Here is why the word “Jebusite” is so key. Had this man been a Jew, even though he sold the property (v24) to the king, in the Jubilee year it would have gone back to him. Even if the temple was standing there the land and everything now on it would have belonged to Araunah by God’s law. Because he was a Jebusite, an outsider living in the land, he could sell the land and ownership would stay with the new owner.
Here is the kicker, he was supposed to be dead! The Jebusites lived in Jerusalem when the Israelites first crossed over Jordan and they had instructions from God to kill all the Canaanites (general term for everyoneliving in the land at the time) but they didn’t. In fact David had to drive them out of Jerusalem so he could make it his capital.

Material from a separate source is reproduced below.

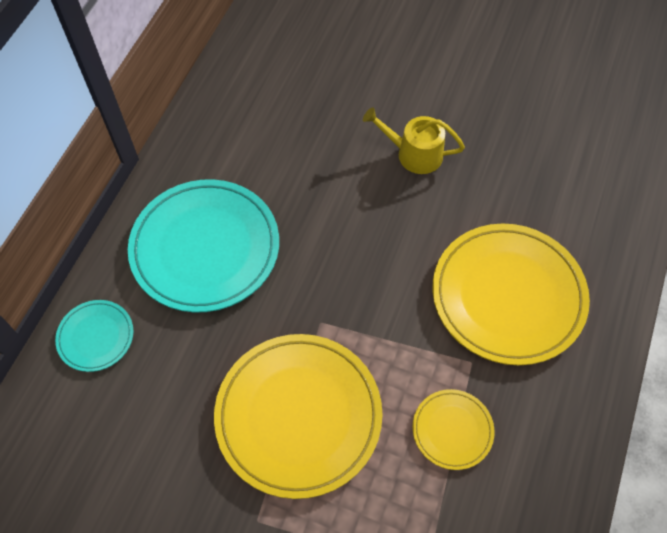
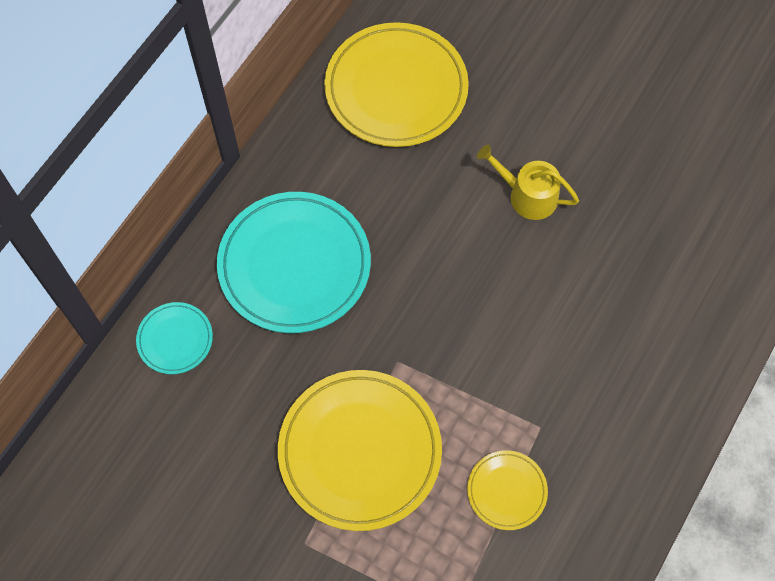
camera: 10 degrees right, 5 degrees up
yellow plate [433,223,590,365] -> yellow plate moved to [324,22,469,147]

So what does that mean for us? Well, if we are saved then you and I are supposed to be getting rid of our old sinful ways (the native inhabitants) drive them out and kill them off or as Paul said we are to bring our body under subjection (1 Corinthians 9:27). But we are human still and we will mess up. What we need to do is own our mistakes (confess them to God) and build a testimony for God’s glory with them. We don’t have to repeat those same sins, we can get our joy back. David did once he got right with God and so can we.

A day

Paul wrote in Philippians 1:5,6 of 3 days in the life of a believer. V5 “the first day” that is the day you are saved. V5 “now” the present day, this very moment. V6 “the day of Jesus Christ” the day you go to meet Him face to face.
That you are saved matters. What you are doing for Him TODAY matters. That He IS coming one day for you matters.